Manipulated videos that do not use deep learning algorithms — referred to as “cheapfakes” or “shallowfakes” — are widespread on social media and can alter opinion even after they are debunked. A video of Nancy Pelosi, US House Speaker, apparently drunk and slurring her words, was created by slowing it down but went viral in spite of its obvious fakeness.
“Deepfakes are a reality but they are impractical to create.” says Andy Patel, an AI researcher at F-Secure, a cyber security group. “Shallowfakes are quickly debunked but people still believe them — so why would you put more effort into it?”
Beyond the eventual potential for anyone to create a convincing fake video using out-the-box AI tools, deepfakes do offer new opportunities in high-stakes, highly targeted contexts. Mr Bateman calls these “narrowcast” deepfakes, as opposed to deepfakes broadcast widely online. Criminal and state-sponsored hacking groups can use deepfakes to impersonate specific people for fraudulent purposes, he says.
Such attacks usually rely on email communication or human impersonations on a phone call, dubbed “vishing”. Attacks using voice calls tap into the emotive power of direct human interactions, and AI can make it harder to detect such impersonators.
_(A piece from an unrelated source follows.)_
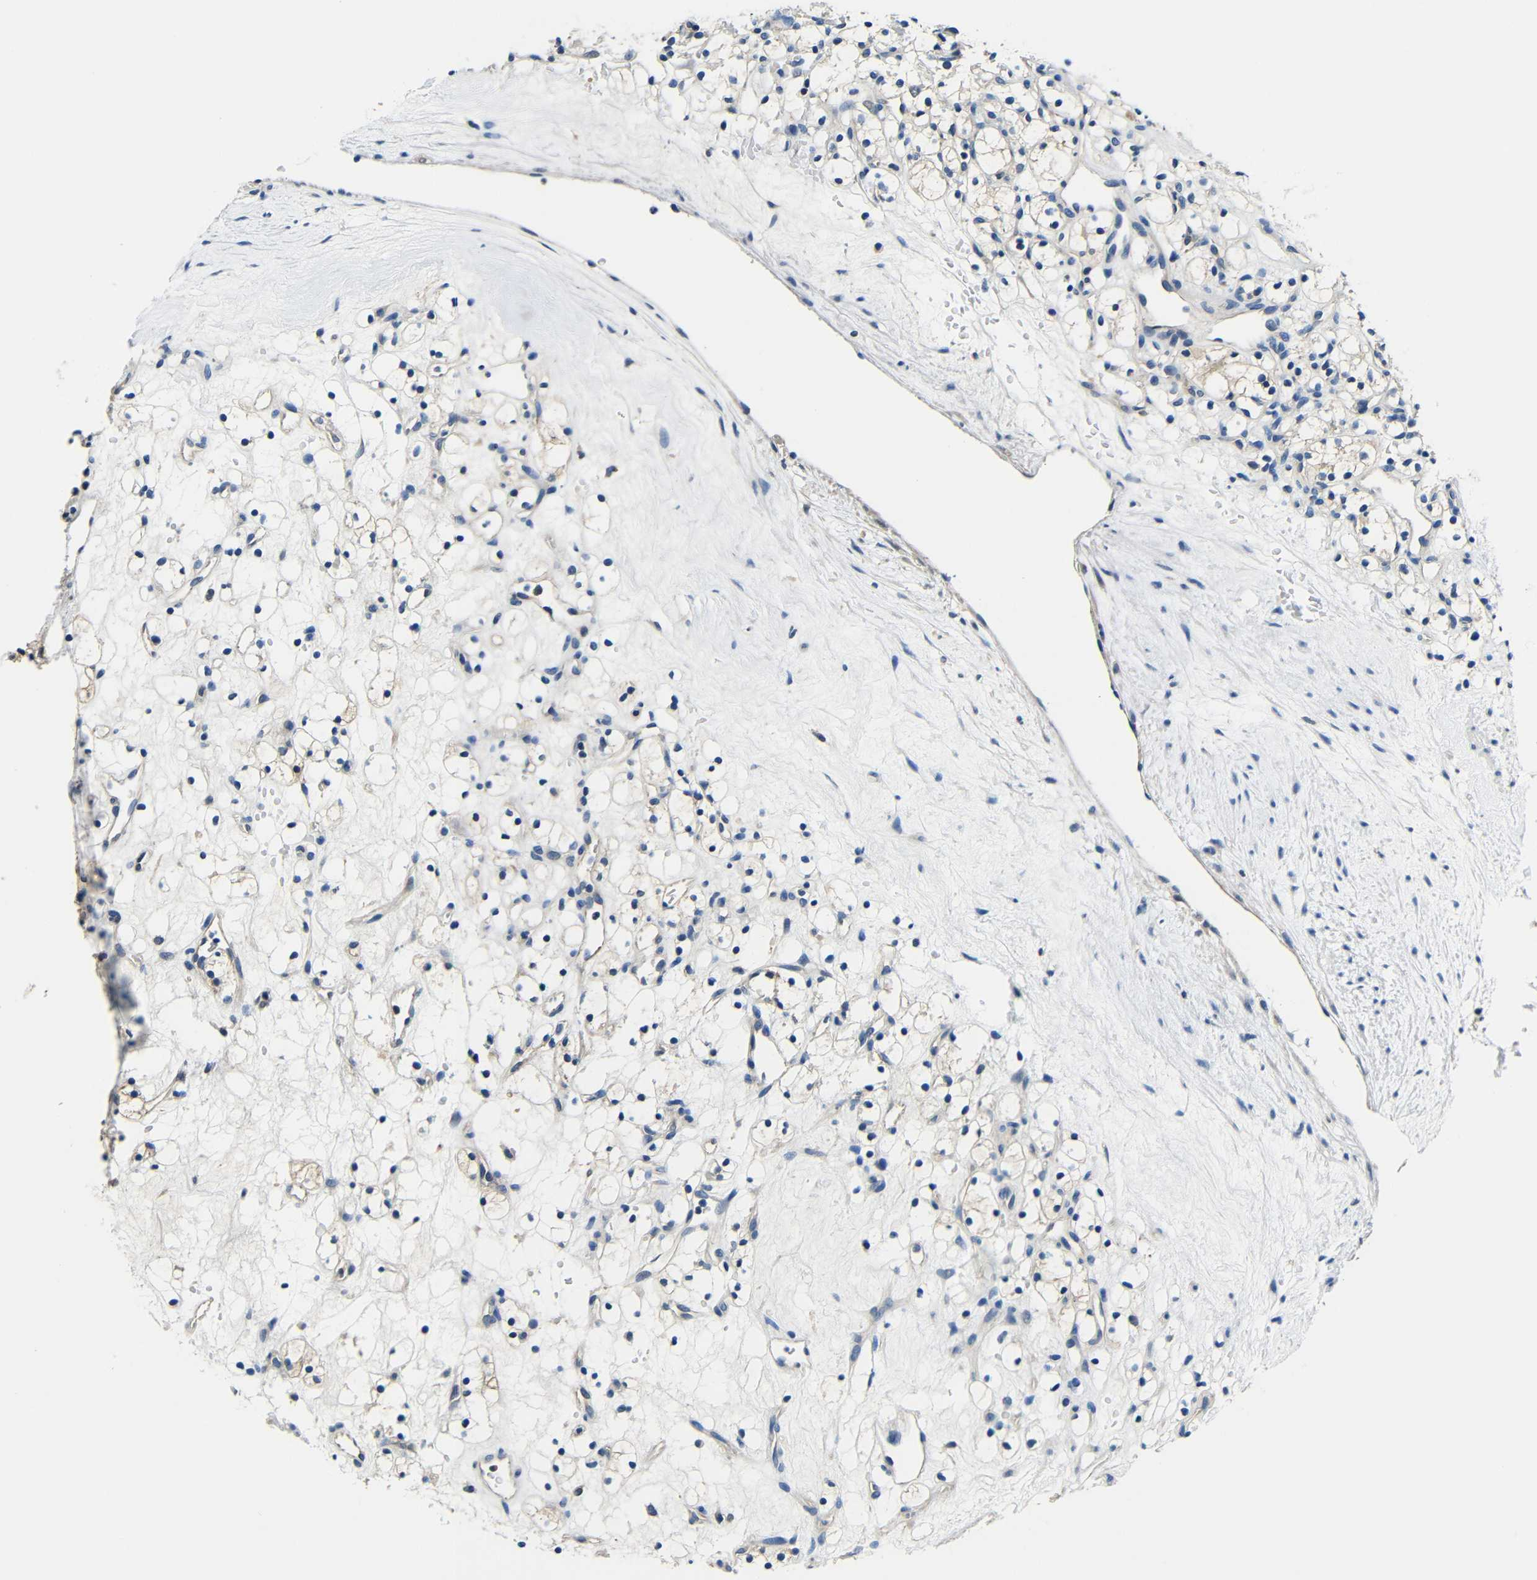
{"staining": {"intensity": "negative", "quantity": "none", "location": "none"}, "tissue": "renal cancer", "cell_type": "Tumor cells", "image_type": "cancer", "snomed": [{"axis": "morphology", "description": "Adenocarcinoma, NOS"}, {"axis": "topography", "description": "Kidney"}], "caption": "Immunohistochemistry of human renal cancer (adenocarcinoma) displays no positivity in tumor cells.", "gene": "ADAP1", "patient": {"sex": "female", "age": 60}}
In 2019, an unnamed UK energy company transferred £200,000 to criminal fraudsters who used deepfake technology to impersonate the chief executive of the German parent company on a phone call.
Ed Bishop, co-founder and chief technology officer of cyber security company Tessian, says that while a deep learning model requires huge amounts of training data, it only needs a limited sample of audio or video data of the target to generate a personalised deepfake — about one minute of audio or 20 to 40 minutes of video.
Deepfake written communication, which generates believable, casual correspondence, is a big focus for Tessian, since Twitter, LinkedIn and public blogs are readily available public data sets of personal communication and could be harnessed by hackers.
Social media platforms are leading the fight against malicious deepfakes, although researchers and security experts see targeted attacks as a bigger threat than viral misinformation.
Both Facebook and Google have generated and shared huge data sets of their own deepfake audio and video clips created for training AI-based deepfake detection models. But the deep learning models used to create deepfakes — Generative Adversarial Networks (GANS) — work by testing how detectable generated deepfakes are, and then refining them. Developing AI tools that can get ahead of these models at their own game is difficult.
Accenture’s Cyber Fusion Center, the US consultancy’s cyber security R&D lab, used Facebook’s deepfake data set to develop a detection tool that uses different AI models analysing deepfake features, and weights the indicators to produce an estimation of authenticity.
Malek Ben Salem, a cyber researcher who worked on the project, says detection tools analyse metadata and technical features, physical and psychological integrity, and audio and semantic irregularities.
Further advances could be made by embedding a “proof of origin” functionality at the source of media creation — phones and other devices — that would encode a digital stamp specifying when and where the media was recorded.
This could enable social media and news media platforms to automatically verify and label authenticity on media that they publish. Microsoft has partnered with media organisations on Project Origin, to develop tools to create and detect “digital fingerprints” on media samples.
Yet the looming challenge is to strike a balance between appropriate awareness levels and radical scepticism, says Mr Bateman. Deepfakes are unlikely to be effective and universally undetected in spreading misinformation, but they do not need to be. The mere threat of convincing deepfakes — along with viral shallowfakes and unconvincing deepfakes — is enough to undermine traditional sources of authority.
John Conwell, principal data scientist at internet forensics group DomainTools, emphasises the need for public education and usage of tools such as reverse media searches, but also notes their limitations. “Relying on individuals to verify media authenticity doesn’t work when the fake information matches their perception of reality, which is why political memes are so effective.”